TASK BRIEF ::
Copy the listing below word for word, keeping every line unchanged. Leave the pictures out of your copy.

[Dataset entries]
:::::

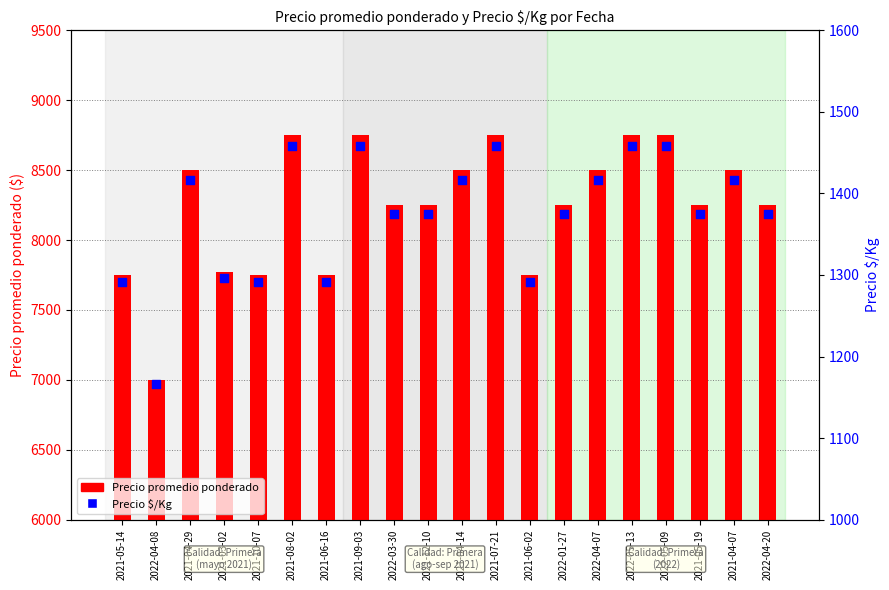

Which series contains the highest Y value?

Precio promedio ponderado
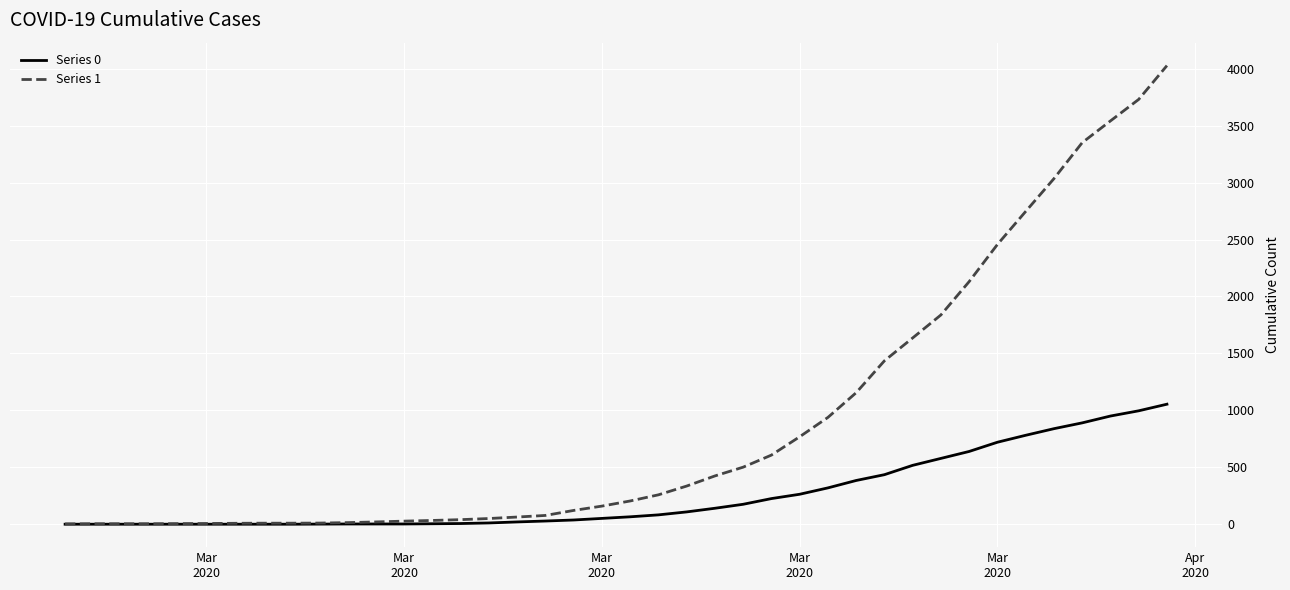

What is the maximum value shown in the chart?

4028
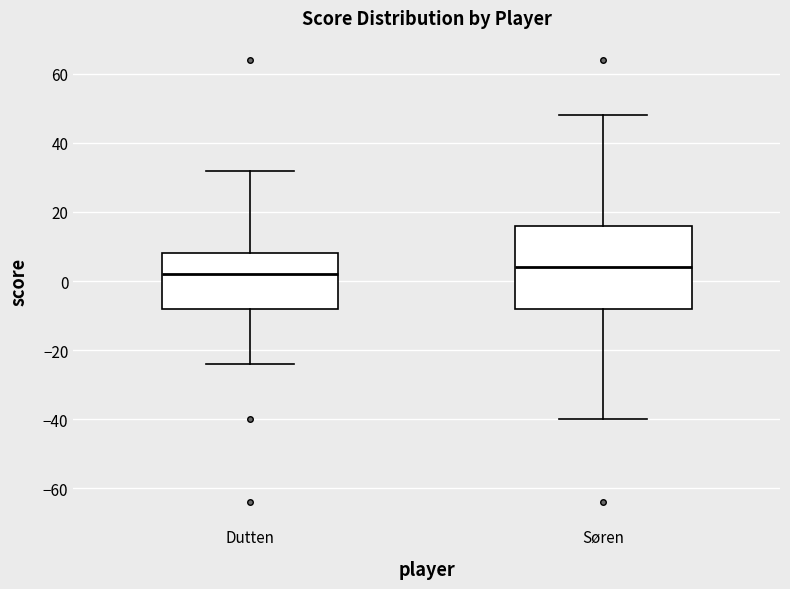

Reading left to right, transcribe this box plot: for each box, give where its median line is, the range the box spans, and where its two whiskers end, as read against the y-axis. The values are not printed on the chart, so give them approximately, as read against the axis.

Dutten: median 2, box -8 to 8, whiskers -24 to 32
Søren: median 4, box -8 to 16, whiskers -40 to 48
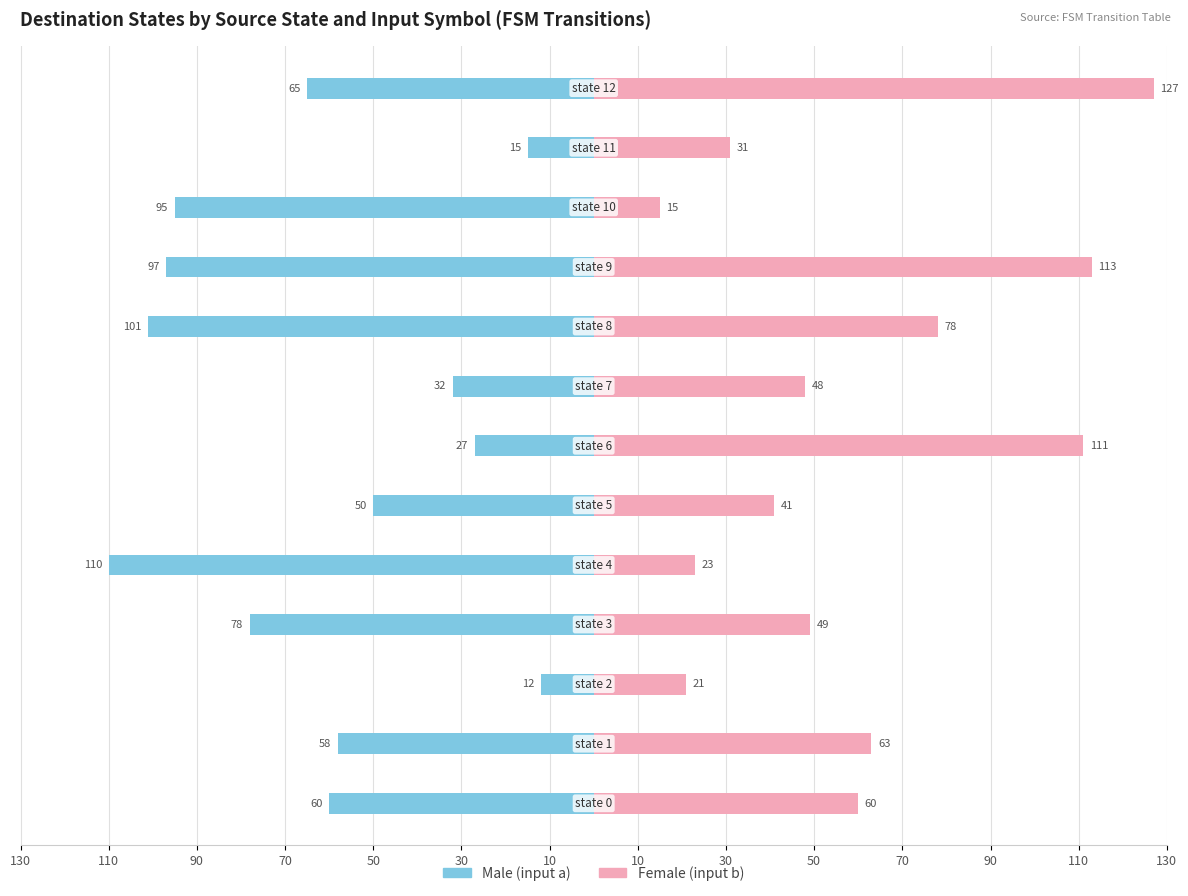

Reading right to left, list all the values displayed in this chart.

Male (input a): -65	-15	-95	-97	-101	-32	-27	-50	-110	-78	-12	-58	-60
Female (input b): 127	31	15	113	78	48	111	41	23	49	21	63	60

:::::

TASK SOLUTION ::
Which series contains the highest Y value?

Precio promedio ponderado

What is the maximum value shown in the chart?

4028

Reading left to right, transcribe this box plot: for each box, give where its median line is, the range the box spans, and where its two whiskers end, as read against the y-axis. The values are not printed on the chart, so give them approximately, as read against the axis.

Dutten: median 2, box -8 to 8, whiskers -24 to 32
Søren: median 4, box -8 to 16, whiskers -40 to 48

Reading right to left, list all the values displayed in this chart.

Male (input a): -65	-15	-95	-97	-101	-32	-27	-50	-110	-78	-12	-58	-60
Female (input b): 127	31	15	113	78	48	111	41	23	49	21	63	60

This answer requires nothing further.